When the demon Duiwel sent us off, the words he said stuck in my head for days after. Words that were both a command and a warning. He sent us off, promising whoever found the artefact that would return all his stolen powers to him even before he had fully recovered from his imprisonment would survive alongside their families. He told us not to return until we had found it, or our families would pay the price. He told us we had until he'd recovered what strength had not been sealed separately, which would most likely be towards the end of December, the year Mudiwa, Nyah and I turned 21.
So the clock was ticking. We were scattered, still with parts of the broken shrine in hand. My skin had paled and flaked, became as sand, and as I travelled and searched, I became acquainted with my new body, and in turn with my new abilities.
That was when I made a dire mistake.
Duiwel had called himself weak, or weakened, and I'd remembered that the most. If he was weak, and he'd gifted some of his powers to the four of us, then maybe there was a chance to save our families, the very ones he held hostage.
Thinking back on it all, I wasn't thinking straight. I missed my family. My mother, my sisters...I was the only male left in our family, the only one fully educated, the best my rather small family had for support. I was the man of the house, and suddenly I had disappeared without a trace. The idea that they were worrying about me, the idea that they might be afraid, or suffering in any way, it was unbearable. It kept me up at nights.
So I returned to our little rural village. I returned with a plan. I would find my sisters, my mother, my family, help them escape the village, escape the demon's reach, and then face him myself. I had no idea where he had sent the other three, but he had given me his powers, powers that could send anyone to sleep, and even before these powers were mine I was a strong guy. A big guy.
I genuinely, stupidly thought I had a chance.
I didn't even make it to my family.
The demon headed me off by one of the fields, one I'd cut across many times as a child between school and my home, and I had raised my fists, ready to fight. Anything for my family. Anything for my friends.
~
As the sun rose over the village, recently rocked by the sudden unexplained disappearance of four teenagers, a strange sound called the villagers out to the field, gouged deep overnight. There stood the fearsome creature known as Duiwel, and in his claws was me. I was injured, faint, held upright only by his grip on my hair, and when everyone was gathered, he spoke.
"Ladies and gentlemen. As you know, young Boipelo Hassan and his friends went missing just last month. The good news is, though you may not recognise him straight away, I have young Boipelo right here! The bad news here is, well...he and I had a deal. I would keep you all alive and completely unharmed provided he went and got something of mine before coming back here. He, unfortunately, did not keep his end of the deal, so now I see no reason why I should." With his other hand, he beckoned to the frightened crowd. "I think I shall start with his family, then move to the loving families of his young friends. What are their names, boy?"
Instead of answering, I spat, and he yanked my head back hard.
"No matter. It's these four lovely ladies here, correct?"
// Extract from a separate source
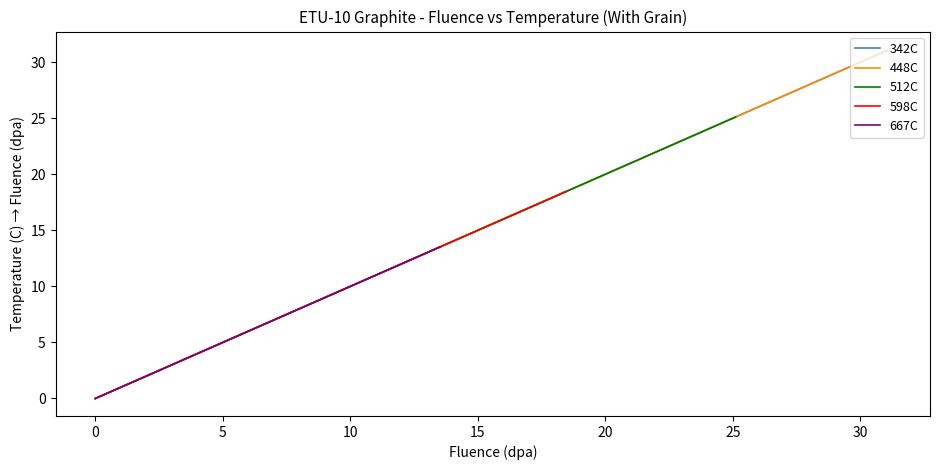

Where does the 598C series first go above 11?

15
He brought them forward, though I don't know how, and paraded me before them. Let them see the injuries I'd sustained fighting him. And true to his word, he destroyed them.
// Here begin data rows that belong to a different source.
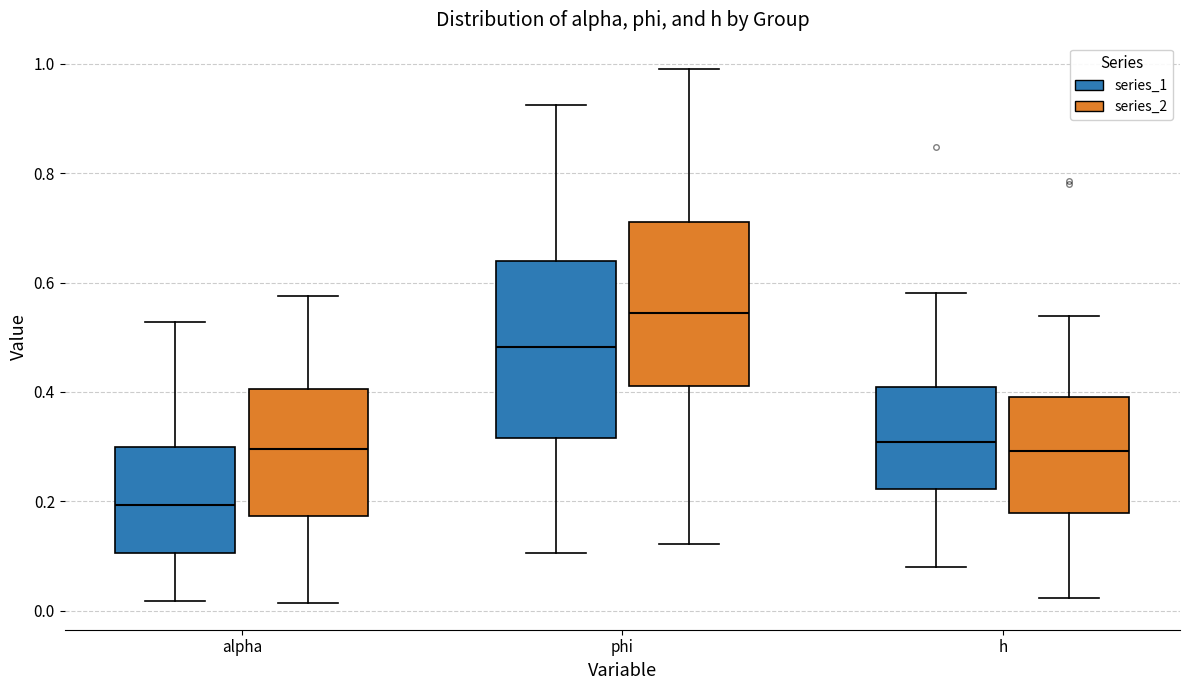

Reading left to right, read every box against the y-axis: the position of its median line, the range the box covers, and the ends of its whiskers. The values are not printed on the chart, so give them approximately, as read against the axis.

alpha (series_1): median 0.20, box 0.10 to 0.30, whiskers 0.02 to 0.52
alpha (series_2): median 0.30, box 0.18 to 0.40, whiskers 0.02 to 0.58
phi (series_1): median 0.48, box 0.32 to 0.64, whiskers 0.10 to 0.92
phi (series_2): median 0.54, box 0.42 to 0.72, whiskers 0.12 to 0.98
h (series_1): median 0.30, box 0.22 to 0.40, whiskers 0.08 to 0.58
h (series_2): median 0.30, box 0.18 to 0.40, whiskers 0.02 to 0.54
It was a massacre. People ran and screamed, tried to escape the moment he began to tear into and torture the first victim, my own mother. Each and every one of them was caught, even as the previous victim's screams still pierced the air. Through it all, he kept my eyes open, made me watch every single one, each and every kill.
It was my fault. I wanted to hang out by the old shrine, I started playing rough, and I went back despite the warnings and caused all of those deaths. At the end of it all, I was kneeling on the floor, surrounded by swathes of blood and chunks of what had once been people. My people.